That is the convoluted, misleading and vague argument of someone trying to wish away the reality that after all 4 major tax cuts... tax revenues went up.
So what are the ills of supply side you speak of? Is it your claim that borrowed money causes the massive inflation we experienced.
as far as income tax revenues to the government... look at how they grew...
1983 -- $326 billion
1984 -- $355 billion
1985 -- $396 billion
1986 -- $412 billion
1987 -- $476 billion
1988 -- $496 billion
1989 -- $549 billion
Critics point out that Reagan also signed a few tax increases. However, the fact remains that the total tax burden was far, far lower when Reagan left office than when he took office. In other words, even counting the two tax increases that Reagan signed, taxes overall were still much lower in Reagan’s last year than they were in his first year. For example, when Reagan became president in January 1981, the top marginal tax rate was 70%--yes, 70%--but by the last month of his presidency in January 1989, it was 28%. (Furthermore, Reagan signed those tax increases with the understanding that there would be spending cuts later on, but Congress broke its word and never passed the promised spending cuts.)
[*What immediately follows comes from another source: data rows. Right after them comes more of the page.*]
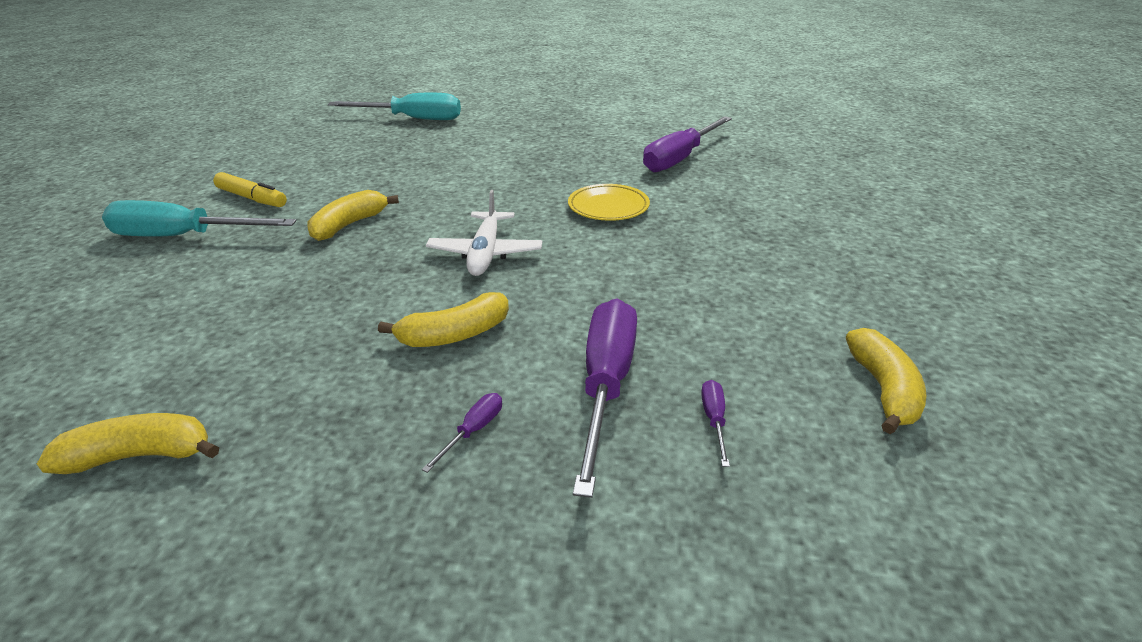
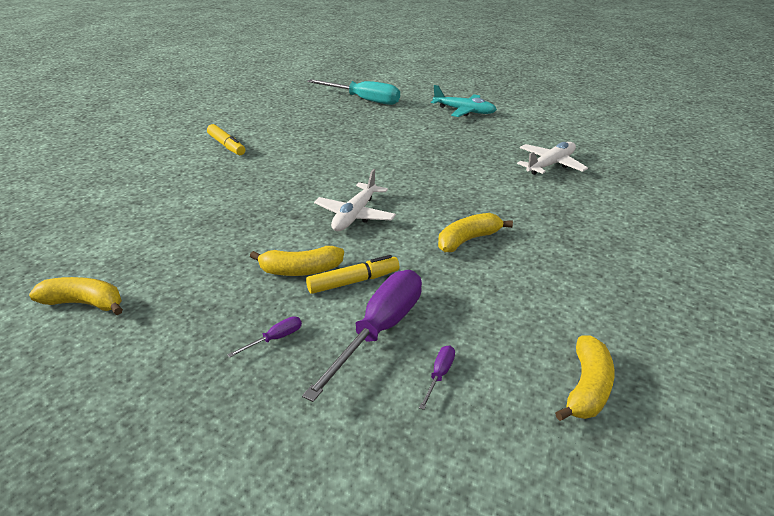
camera: 20 degrees right, 0 degrees up
turquoise screwdriver [102,200,297,237] -> none
yellow banana [307,190,399,241] -> yellow banana moved to [438,213,513,252]
yellow plate [568,184,650,221] -> none
purple screwdriver [643,116,732,172] -> white plane [517,142,588,175]
none -> yellow marker [306,255,399,294]
none -> turquoise plane [431,85,497,117]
As a result of the Reagan tax cuts, tax payments and the share of income taxes paid by the top 1% climbed sharply. For example, in 1981 the top 1% paid 17.6% of all personal income taxes, but by 1988 their share had jumped to 27.5%, a 10 percentage point increase. The share of the income tax burden borne by the top 10% of taxpayers increased from 48.0% in 1981 to 57.2% in 1988. Meanwhile, the share of income taxes paid by the bottom 50% of taxpayers dropped from 7.5% in 1981 to 5.7% in 1988.
The economy grew impressively during Reagan’s presidency. The economic expansion of the Reagan years is particularly impressive when we remember that Reagan inherited a weak and staggering economy. In January 1981 the unemployment rate was 7.4% and was on its way to climbing to over 10%. Double-digit inflation had pushed interest rates into the high double-digit range. Real pre-tax income of the average American family had been dropping since 1976, and after-tax income was falling even faster. With these facts in mind, the Reagan economic record seems especially praiseworthy. Economists William Niskanen and Stephen Moore:
Real economic growth averaged 3.2 percent during the Reagan years versus 2.8 percent during the Ford-Carter years and 2.1 percent during the Bush-Clinton years.
Real median family income grew by $4,000 during the Reagan period after experiencing no growth in the pre-Reagan years; it experienced a loss of almost $1,500 in the post-Reagan years.